SERENA SLAM E ALTRE STORIE (LITTLE MO, CHRIS E MARTINA, STEFFI, MONICA E UNA PUGNALATA)

Appuntamento con la storia a New York, all’Arthur Ashe Stadium, per Serena Williams a un passo – un solo torneo – dal completare l’agognato Grande Slam su base annuale.
Gli occhi di tutti saranno su di lei, la dominatrice di questo ultimo decennio (e oltre) del tennis femminile, che – in effetti, almeno in prospettiva storica – meriterebbe anche come suggello a una carriera clamorosa.
Mettessimo poi i puntini sulle i, analizzando l’evoluzione del gioco in gonnella, comprenderemmo che l’impresa, in sé di altissimo valore, non racconta la bravura della giocatrice ma solamente la distanza (e il livello medio) tra una grande campionessa e le sue avversarie.

LITTLE MO
Quasi al pari dei colleghi maschi, i confronti tra ere profondamente differenti (calendari, regole, materiali..) sviliscono qualsiasi veridicità statistica.

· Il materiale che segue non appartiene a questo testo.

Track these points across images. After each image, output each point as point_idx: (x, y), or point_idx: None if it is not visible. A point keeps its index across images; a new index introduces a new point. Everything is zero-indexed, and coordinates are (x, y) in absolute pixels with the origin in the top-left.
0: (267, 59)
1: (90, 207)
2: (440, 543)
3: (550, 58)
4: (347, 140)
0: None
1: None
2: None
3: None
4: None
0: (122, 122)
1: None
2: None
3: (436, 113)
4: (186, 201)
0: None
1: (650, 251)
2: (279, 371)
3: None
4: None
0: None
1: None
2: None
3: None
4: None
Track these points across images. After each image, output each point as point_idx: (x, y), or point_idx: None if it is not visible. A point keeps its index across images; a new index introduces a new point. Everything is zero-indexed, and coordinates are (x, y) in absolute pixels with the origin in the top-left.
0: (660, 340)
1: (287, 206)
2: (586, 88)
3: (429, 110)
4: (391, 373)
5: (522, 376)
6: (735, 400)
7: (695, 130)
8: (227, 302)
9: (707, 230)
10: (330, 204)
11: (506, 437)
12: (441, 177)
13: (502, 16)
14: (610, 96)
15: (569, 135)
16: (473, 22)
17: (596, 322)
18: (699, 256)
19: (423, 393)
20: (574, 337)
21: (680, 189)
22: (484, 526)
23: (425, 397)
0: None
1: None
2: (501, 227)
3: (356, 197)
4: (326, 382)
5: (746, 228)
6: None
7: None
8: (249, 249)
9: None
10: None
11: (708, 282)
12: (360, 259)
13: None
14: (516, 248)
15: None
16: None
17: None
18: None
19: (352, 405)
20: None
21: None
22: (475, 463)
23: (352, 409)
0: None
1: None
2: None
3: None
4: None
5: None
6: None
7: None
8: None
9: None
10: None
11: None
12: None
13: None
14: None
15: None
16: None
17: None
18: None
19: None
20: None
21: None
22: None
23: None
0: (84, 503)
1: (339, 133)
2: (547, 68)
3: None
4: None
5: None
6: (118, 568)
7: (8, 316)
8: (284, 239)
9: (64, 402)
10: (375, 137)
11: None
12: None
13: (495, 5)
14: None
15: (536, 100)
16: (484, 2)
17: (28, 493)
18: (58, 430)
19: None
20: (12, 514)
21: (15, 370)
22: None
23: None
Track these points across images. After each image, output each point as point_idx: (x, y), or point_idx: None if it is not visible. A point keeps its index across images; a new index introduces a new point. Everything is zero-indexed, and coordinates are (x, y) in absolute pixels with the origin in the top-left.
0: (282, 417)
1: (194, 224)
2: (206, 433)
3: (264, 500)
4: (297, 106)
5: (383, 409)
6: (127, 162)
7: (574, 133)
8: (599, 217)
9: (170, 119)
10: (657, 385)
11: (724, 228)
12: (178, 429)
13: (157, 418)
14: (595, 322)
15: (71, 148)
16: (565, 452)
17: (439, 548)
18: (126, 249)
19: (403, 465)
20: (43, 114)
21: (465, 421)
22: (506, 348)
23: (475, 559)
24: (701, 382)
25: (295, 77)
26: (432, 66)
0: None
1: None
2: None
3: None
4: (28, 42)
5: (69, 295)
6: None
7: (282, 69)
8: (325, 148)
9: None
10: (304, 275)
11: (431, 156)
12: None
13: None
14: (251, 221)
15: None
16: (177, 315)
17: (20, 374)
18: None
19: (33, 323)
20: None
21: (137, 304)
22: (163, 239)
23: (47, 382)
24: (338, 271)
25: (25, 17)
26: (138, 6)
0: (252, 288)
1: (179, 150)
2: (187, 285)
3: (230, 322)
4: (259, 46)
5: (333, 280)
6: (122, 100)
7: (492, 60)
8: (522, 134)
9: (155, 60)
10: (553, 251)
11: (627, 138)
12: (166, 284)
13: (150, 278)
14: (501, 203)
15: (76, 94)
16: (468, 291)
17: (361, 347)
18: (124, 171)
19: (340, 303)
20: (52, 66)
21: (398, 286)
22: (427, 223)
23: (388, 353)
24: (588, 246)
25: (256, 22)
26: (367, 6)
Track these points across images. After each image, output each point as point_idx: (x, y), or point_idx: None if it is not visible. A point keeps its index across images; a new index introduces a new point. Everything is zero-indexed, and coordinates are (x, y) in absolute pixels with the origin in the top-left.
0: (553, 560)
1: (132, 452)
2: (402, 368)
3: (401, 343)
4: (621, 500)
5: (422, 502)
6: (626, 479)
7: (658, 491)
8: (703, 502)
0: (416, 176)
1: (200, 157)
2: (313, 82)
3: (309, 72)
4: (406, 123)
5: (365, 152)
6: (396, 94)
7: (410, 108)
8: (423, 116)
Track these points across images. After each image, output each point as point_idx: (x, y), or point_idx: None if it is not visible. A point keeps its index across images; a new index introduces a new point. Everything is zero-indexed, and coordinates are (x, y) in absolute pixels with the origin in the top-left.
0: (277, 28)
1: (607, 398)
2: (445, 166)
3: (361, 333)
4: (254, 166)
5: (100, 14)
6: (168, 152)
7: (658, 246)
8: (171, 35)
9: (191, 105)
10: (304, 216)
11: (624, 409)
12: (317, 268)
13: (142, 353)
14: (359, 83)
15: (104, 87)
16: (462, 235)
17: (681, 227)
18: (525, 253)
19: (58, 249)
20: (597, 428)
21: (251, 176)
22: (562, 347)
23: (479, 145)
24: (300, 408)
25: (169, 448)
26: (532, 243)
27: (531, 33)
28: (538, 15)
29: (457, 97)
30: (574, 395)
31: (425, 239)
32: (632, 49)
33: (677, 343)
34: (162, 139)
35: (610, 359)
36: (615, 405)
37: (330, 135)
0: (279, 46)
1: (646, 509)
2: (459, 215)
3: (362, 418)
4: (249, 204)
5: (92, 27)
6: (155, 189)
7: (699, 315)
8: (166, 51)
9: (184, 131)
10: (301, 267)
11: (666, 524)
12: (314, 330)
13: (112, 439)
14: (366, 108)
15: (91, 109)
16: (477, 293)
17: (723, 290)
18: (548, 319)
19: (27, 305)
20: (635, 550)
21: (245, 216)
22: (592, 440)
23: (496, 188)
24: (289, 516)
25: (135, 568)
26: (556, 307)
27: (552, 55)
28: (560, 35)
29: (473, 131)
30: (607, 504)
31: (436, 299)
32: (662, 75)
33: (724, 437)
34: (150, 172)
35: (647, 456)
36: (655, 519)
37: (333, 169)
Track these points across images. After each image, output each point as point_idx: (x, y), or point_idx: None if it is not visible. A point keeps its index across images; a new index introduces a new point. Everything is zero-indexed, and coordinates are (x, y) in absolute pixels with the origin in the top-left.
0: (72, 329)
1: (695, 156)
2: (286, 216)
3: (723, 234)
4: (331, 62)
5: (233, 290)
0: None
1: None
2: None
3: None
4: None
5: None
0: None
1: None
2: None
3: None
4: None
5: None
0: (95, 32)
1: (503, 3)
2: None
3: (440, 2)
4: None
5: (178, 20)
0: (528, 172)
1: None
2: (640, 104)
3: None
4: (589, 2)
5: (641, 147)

Nell’evo delle pioniere, dei gesti bianchi, la competizione – di una élite – era relativa in tutti i sensi.
Le regine che rappresentarono meglio gli anni tra i due conflitti mondiali, Suzanne Lenglen (la Divina, simulacro del tennis qualitativo) ed Helen Wills, l’epitome della fuoriclasse quantitativa, feroce, non affrontarono mai il viaggio (scomodissimo) in nave per giocare i Campionati d’Australia.
La disputa assurda tra professionisti e dilettanti (di professione..) inficiò per molto tempo il valore degli albi d’oro.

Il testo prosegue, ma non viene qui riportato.